China and the United States continue to clash and fuel tensions despite a global pandemic crisis. Following Washington‘s conspiracy charges on Beijing about the origin of Covid-19 and tensions over the management of the Hong Kong crisis, the two superpowers are also playing their game on other fronts, such as oil management. 
 
A price war broke out in the oil industry, seeing prices collapse along with a slump in demand. The major world producers, namely the United States, Saudi Arabia and Russia, intend to agree to decrease crude oil extraction for the time being, but this effect has provoked the simultaneous crisis of the producers, with the Russian Federation that is not currently keeping faith with the pacts, as interested as the Saudis to see the collapse of the American crude sector. 
 
However, China, far behind its competitors, has prepared an imposing plan for the exploitation of renewable energies, followed by Japan and South Korea, relying also on satellite to all neighboring countries, including Australia. In America, the growth of the sector is too low, with the country that, after suffering strong competition not only from the Saudis but also from the United Arab Emirates, Kuwait, Iraq, Bahrain, Qatar and Iran, must take into account the damage caused by fracking and deep water drilling.

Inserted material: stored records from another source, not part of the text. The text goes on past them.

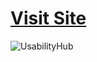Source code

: # [Visit Site](https://priyansh-patil.github.io/Project_UsabilityHub/)
![UsabilityHub](https://github.com/Priyansh-Patil/Sample_Website/assets/99969296/449c2c35-fa09-4f12-af9f-9307f810932b)
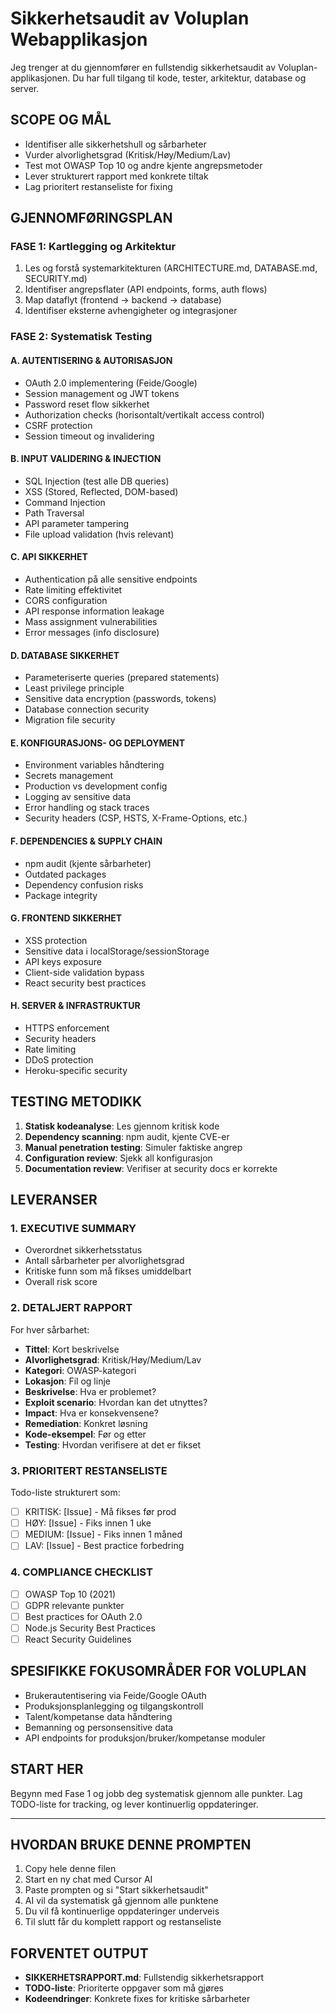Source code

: # Sikkerhetsaudit av Voluplan Webapplikasjon

Jeg trenger at du gjennomfører en fullstendig sikkerhetsaudit av Voluplan-applikasjonen. 
Du har full tilgang til kode, tester, arkitektur, database og server.

## SCOPE OG MÅL
- Identifiser alle sikkerhetshull og sårbarheter
- Vurder alvorlighetsgrad (Kritisk/Høy/Medium/Lav)
- Test mot OWASP Top 10 og andre kjente angrepsmetoder
- Lever strukturert rapport med konkrete tiltak
- Lag prioritert restanseliste for fixing

## GJENNOMFØRINGSPLAN

### FASE 1: Kartlegging og Arkitektur
1. Les og forstå systemarkitekturen (ARCHITECTURE.md, DATABASE.md, SECURITY.md)
2. Identifiser angrepsflater (API endpoints, forms, auth flows)
3. Map dataflyt (frontend → backend → database)
4. Identifiser eksterne avhengigheter og integrasjoner

### FASE 2: Systematisk Testing

#### A. AUTENTISERING & AUTORISASJON
- OAuth 2.0 implementering (Feide/Google)
- Session management og JWT tokens
- Password reset flow sikkerhet
- Authorization checks (horisontalt/vertikalt access control)
- CSRF protection
- Session timeout og invalidering

#### B. INPUT VALIDERING & INJECTION
- SQL Injection (test alle DB queries)
- XSS (Stored, Reflected, DOM-based)
- Command Injection
- Path Traversal
- API parameter tampering
- File upload validation (hvis relevant)

#### C. API SIKKERHET
- Authentication på alle sensitive endpoints
- Rate limiting effektivitet
- CORS configuration
- API response information leakage
- Mass assignment vulnerabilities
- Error messages (info disclosure)

#### D. DATABASE SIKKERHET
- Parameteriserte queries (prepared statements)
- Least privilege principle
- Sensitive data encryption (passwords, tokens)
- Database connection security
- Migration file security

#### E. KONFIGURASJONS- OG DEPLOYMENT
- Environment variables håndtering
- Secrets management
- Production vs development config
- Logging av sensitive data
- Error handling og stack traces
- Security headers (CSP, HSTS, X-Frame-Options, etc.)

#### F. DEPENDENCIES & SUPPLY CHAIN
- npm audit (kjente sårbarheter)
- Outdated packages
- Dependency confusion risks
- Package integrity

#### G. FRONTEND SIKKERHET
- XSS protection
- Sensitive data i localStorage/sessionStorage
- API keys exposure
- Client-side validation bypass
- React security best practices

#### H. SERVER & INFRASTRUKTUR
- HTTPS enforcement
- Security headers
- Rate limiting
- DDoS protection
- Heroku-specific security

## TESTING METODIKK
1. **Statisk kodeanalyse**: Les gjennom kritisk kode
2. **Dependency scanning**: npm audit, kjente CVE-er
3. **Manual penetration testing**: Simuler faktiske angrep
4. **Configuration review**: Sjekk all konfigurasjon
5. **Documentation review**: Verifiser at security docs er korrekte

## LEVERANSER

### 1. EXECUTIVE SUMMARY
- Overordnet sikkerhetsstatus
- Antall sårbarheter per alvorlighetsgrad
- Kritiske funn som må fikses umiddelbart
- Overall risk score

### 2. DETALJERT RAPPORT
For hver sårbarhet:
- **Tittel**: Kort beskrivelse
- **Alvorlighetsgrad**: Kritisk/Høy/Medium/Lav
- **Kategori**: OWASP-kategori
- **Lokasjon**: Fil og linje
- **Beskrivelse**: Hva er problemet?
- **Exploit scenario**: Hvordan kan det utnyttes?
- **Impact**: Hva er konsekvensene?
- **Remediation**: Konkret løsning
- **Kode-eksempel**: Før og etter
- **Testing**: Hvordan verifisere at det er fikset

### 3. PRIORITERT RESTANSELISTE
Todo-liste strukturert som:
- [ ] KRITISK: [Issue] - Må fikses før prod
- [ ] HØY: [Issue] - Fiks innen 1 uke
- [ ] MEDIUM: [Issue] - Fiks innen 1 måned
- [ ] LAV: [Issue] - Best practice forbedring

### 4. COMPLIANCE CHECKLIST
- [ ] OWASP Top 10 (2021)
- [ ] GDPR relevante punkter
- [ ] Best practices for OAuth 2.0
- [ ] Node.js Security Best Practices
- [ ] React Security Guidelines

## SPESIFIKKE FOKUSOMRÅDER FOR VOLUPLAN
- Brukerautentisering via Feide/Google OAuth
- Produksjonsplanlegging og tilgangskontroll
- Talent/kompetanse data håndtering
- Bemanning og personsensitive data
- API endpoints for produksjon/bruker/kompetanse moduler

## START HER
Begynn med Fase 1 og jobb deg systematisk gjennom alle punkter.
Lag TODO-liste for tracking, og lever kontinuerlig oppdateringer.

---

## HVORDAN BRUKE DENNE PROMPTEN

1. Copy hele denne filen
2. Start en ny chat med Cursor AI
3. Paste prompten og si "Start sikkerhetsaudit"
4. AI vil da systematisk gå gjennom alle punktene
5. Du vil få kontinuerlige oppdateringer underveis
6. Til slutt får du komplett rapport og restanseliste

## FORVENTET OUTPUT

- **SIKKERHETSRAPPORT.md**: Fullstendig sikkerhetsrapport
- **TODO-liste**: Prioriterte oppgaver som må gjøres
- **Kodeendringer**: Konkrete fixes for kritiske sårbarheter

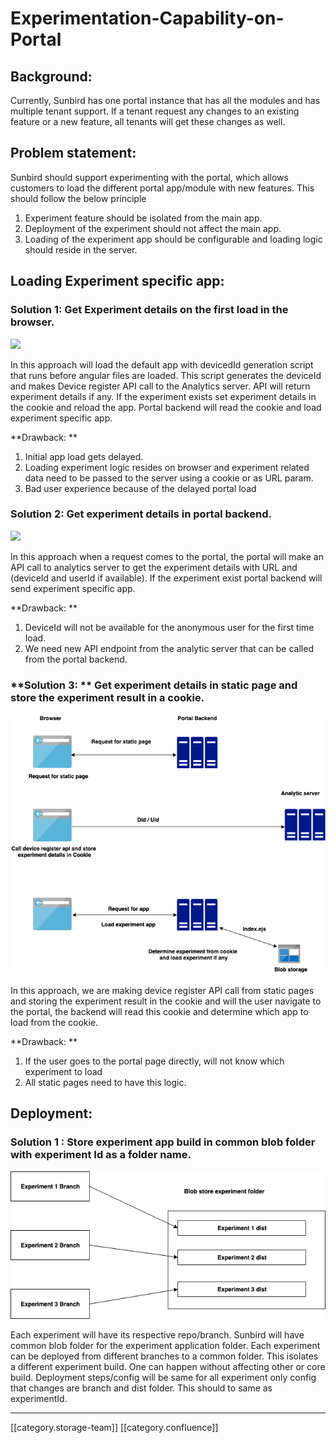# Experimentation-Capability-on-Portal

## Background:&#x20;

Currently, Sunbird has one portal instance that has all the modules and has multiple tenant support. If a tenant request any changes to an existing feature or a new feature, all tenants will get these changes as well.

## Problem statement:

Sunbird should support experimenting with the portal, which allows customers to load the different portal app/module with new features. This should follow the below principle

1. Experiment feature should be isolated from the main app.
2. Deployment of the experiment should not affect the main app.
3. Loading of the experiment app should be configurable and loading logic should reside in the server.

## Loading Experiment specific app:

### **Solution 1:** Get Experiment details on the first load in the browser.

![](../../../../Design/FullExport/images/storage/Loading\_experiment\_first\_time\_device\_register\_Api\_called\_in\_browser.png)

In this approach will load the default app with devicedId generation script that runs before angular files are loaded. This script generates the deviceId and makes Device register API call to the Analytics server. API will return experiment details if any. If the experiment exists set experiment details in the cookie and reload the app. Portal backend will read the cookie and load experiment specific app.

\*\*Drawback: \*\*

1. Initial app load gets delayed.
2. Loading experiment logic resides on browser and experiment related data need to be passed to the server using a cookie or as URL param.&#x20;
3. Bad user experience because of the delayed portal load&#x20;

### **Solution 2:** Get experiment details in portal backend.

![](<../../../../Design/FullExport/images/storage/Loading\_experiment\_first\_time\_device register called in backend.png>)

In this approach when a request comes to the portal, the portal will make an API call to analytics server to get the experiment details with URL and (deviceId and userId if available). If the experiment exist portal backend will send experiment specific app.

\*\*Drawback: \*\*

1. DeviceId will not be available for the anonymous user for the first time load.
2. We need new API endpoint from the analytic server that can be called from the portal backend.&#x20;

### \*\*Solution 3: \*\* Get experiment details in static page and store the experiment result in a cookie.

![](<../../../../Design/FullExport/images/storage/Static file logic.png>)

In this approach, we are making device register API call from static pages and storing the experiment result in the cookie and will the user navigate to the portal, the backend will read this cookie and determine which app to load from the cookie.&#x20;

\*\*Drawback: \*\*

1. If the user goes to the portal page directly, will not know which experiment to load
2. All static pages need to have this logic.&#x20;

## Deployment:

### **Solution 1** : Store experiment app build in common blob folder with experiment Id as a folder name.

![](../../../../Design/FullExport/images/storage/Deployment.png)

Each experiment will have its respective repo/branch. Sunbird will have common blob folder for the experiment application folder. Each experiment can be deployed from different branches to a common folder. This isolates a different experiment build. One can happen without affecting other or core build. Deployment steps/config will be same for all experiment only config that changes are branch and dist folder. This should to same as experimentId.

***

\[\[category.storage-team]] \[\[category.confluence]]
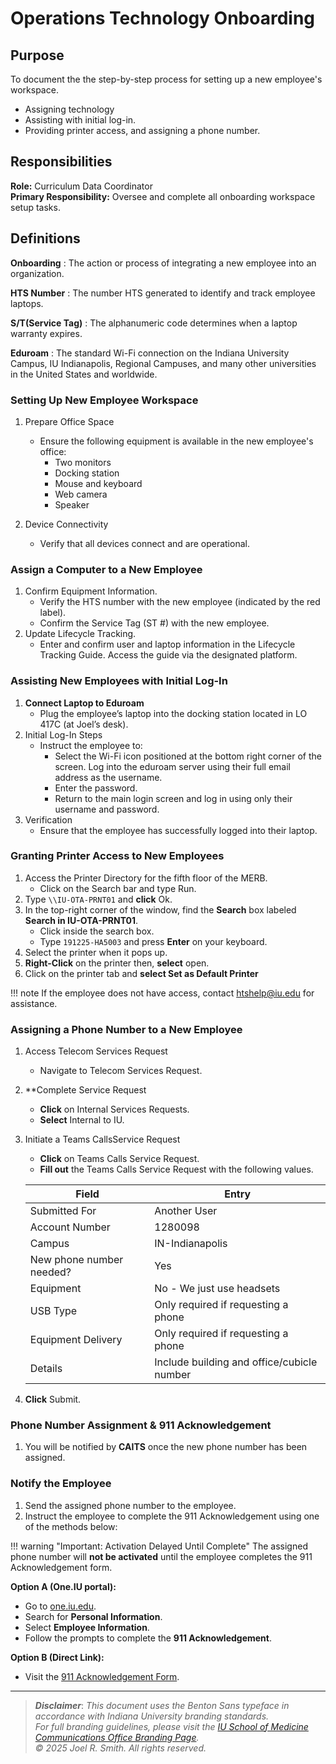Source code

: # Operations Technology Onboarding

## Purpose

To document the the step-by-step process for setting up a new employee's workspace.

- Assigning technology
- Assisting with initial log-in.  
- Providing printer access, and assigning a phone number.

## Responsibilities

**Role:** Curriculum Data Coordinator</br>
**Primary Responsibility:** Oversee and complete all onboarding workspace setup tasks.

## Definitions

**Onboarding**
: The action or process of integrating a new employee into an organization.

**HTS Number**
: The number HTS generated to identify and track employee laptops.

**S/T(Service Tag)**
: The alphanumeric code determines when a laptop warranty expires.

**Eduroam**
: The standard Wi-Fi connection on the Indiana University Campus, IU Indianapolis, Regional Campuses, and many other universities in the United States and worldwide.

### Setting Up New Employee Workspace

1. Prepare Office Space
   - Ensure the following equipment is available in the new employee's office:
      - Two monitors
      - Docking station
      - Mouse and keyboard
      - Web camera
      - Speaker

2. Device Connectivity
   - Verify that all devices connect and are operational.

### Assign a Computer to a New Employee

1. Confirm Equipment Information.
   - Verify the HTS number with the new employee (indicated by the red label).
   - Confirm the Service Tag (ST #) with the new employee.
2. Update Lifecycle Tracking.
   - Enter and confirm user and laptop information in the Lifecycle Tracking Guide. Access the guide via the designated platform.

### Assisting New Employees with Initial Log-In

1. **Connect Laptop to Eduroam**
   - Plug the employee’s laptop into the docking station located in LO 417C (at Joel’s desk).<!--this step is no longer necessary, employees sign into eduroam instead.-->
2. Initial Log-In Steps
   - Instruct the employee to:
     - Select the Wi-Fi icon positioned at the bottom right corner of the screen. Log into the eduroam server using their full email address as the username.
     - Enter the password.
     - Return to the main login screen and log in using only their username and password.
3. Verification
   - Ensure that the employee has successfully logged into their laptop.

### Granting Printer Access to New Employees


1.	Access the Printer Directory for the fifth floor of the MERB.
     - Click on the Search bar and type Run.
2. Type `\\IU-OTA-PRNT01` and **click** Ok.
3. In the top-right corner of the window, find the **Search** box labeled **Search in IU-OTA-PRNT01**.  
    - Click inside the search box.  
    - Type `191225-HA5003` and press **Enter** on your keyboard.
4. Select the printer when it pops up.
5. **Right-Click** on the printer then, **select** open.
6. Click on the printer tab and **select Set as Default Printer**

!!! note If the employee does not have access, contact htshelp@iu.edu for assistance.
  
### Assigning a Phone Number to a New Employee

1. Access Telecom Services Request
     - Navigate to Telecom Services Request.
2. **Complete Service Request
     - **Click** on Internal Services Requests.
     - **Select** Internal to IU.
3. Initiate a Teams CallsService Request
   - **Click** on Teams Calls Service Request.
   - **Fill out** the Teams Calls Service Request with the following values.

    | Field| Entry|
    |------|------|
    |Submitted For| Another User|
    |Account Number| 1280098|
    |Campus| IN-Indianapolis|
    |New phone number needed?|Yes|
    |Equipment| No - We just use headsets|
    |USB Type| Only required if requesting a phone|
    |Equipment Delivery| Only required if requesting a phone|
    |Details| Include building and office/cubicle number|

4. **Click** Submit.

### Phone Number Assignment & 911 Acknowledgement

1. You will be notified by **CAITS** once the new phone number has been assigned.

### Notify the Employee

1. Send the assigned phone number to the employee.
2. Instruct the employee to complete the 911 Acknowledgement using one of the methods below:

!!! warning "Important: Activation Delayed Until Complete"
    The assigned phone number will **not be activated** until the employee completes the 911 Acknowledgement form.

**Option A (One.IU portal):**

- Go to [one.iu.edu](https://one.iu.edu).
- Search for **Personal Information**.
- Select **Employee Information**.
- Follow the prompts to complete the **911 Acknowledgement**.

**Option B (Direct Link):**

- Visit the [911 Acknowledgement Form](https://iunetworks-fireform.eas.iu.edu/online/form/authen/e911).

---
>_**Disclaimer**_:
    _This document uses the Benton Sans typeface in accordance with Indiana University branding standards.  
    For full branding guidelines, please visit the [IU School of Medicine Communications Office Branding Page](https://medicine.iu.edu/brand).  
    © 2025 Joel R. Smith. All rights reserved._
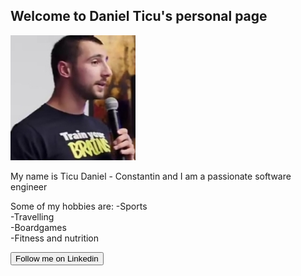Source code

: ## Welcome to Daniel Ticu's personal page

<img src="ticu.jpg" alt="hi" class="inline"/>

My name is Ticu Daniel - Constantin and I am a passionate software engineer

Some of my hobbies are:
-Sports <br>
-Travelling <br>
-Boardgames <br>
-Fitness and nutrition



<form action="https://www.linkedin.com/in/daniel-ticu/">
    <input type="submit" value="Follow me on Linkedin" />
</form>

The next decade of the early 2000s saw US oil fortunes transform on the basis of unconventional oil, once again focusing US energy interests on oil and fossil fuels and neglecting alternatives such as renewable energy. US oil production (with unconventional hydraulic fracture shale oil playing an important role) surpassed Russian production in February 2018 and then Saudi production in July 2018, increasing to represent 15% of world oil production by late 2019 with these systems, but back in trouble now. 
 
China, the world’s largest purchaser of oil with 10 million barrels per day, is simultaneously sharply decreasing its demand and drastically strengthening the renewable energy sector. The loss of this powerful buyer makes the Asian nation independent of the Americans, who thus lose both an opponent control tool and an important buyer generating a huge loss. 
 
In a similar context, the space race is also a possible front of economic competition.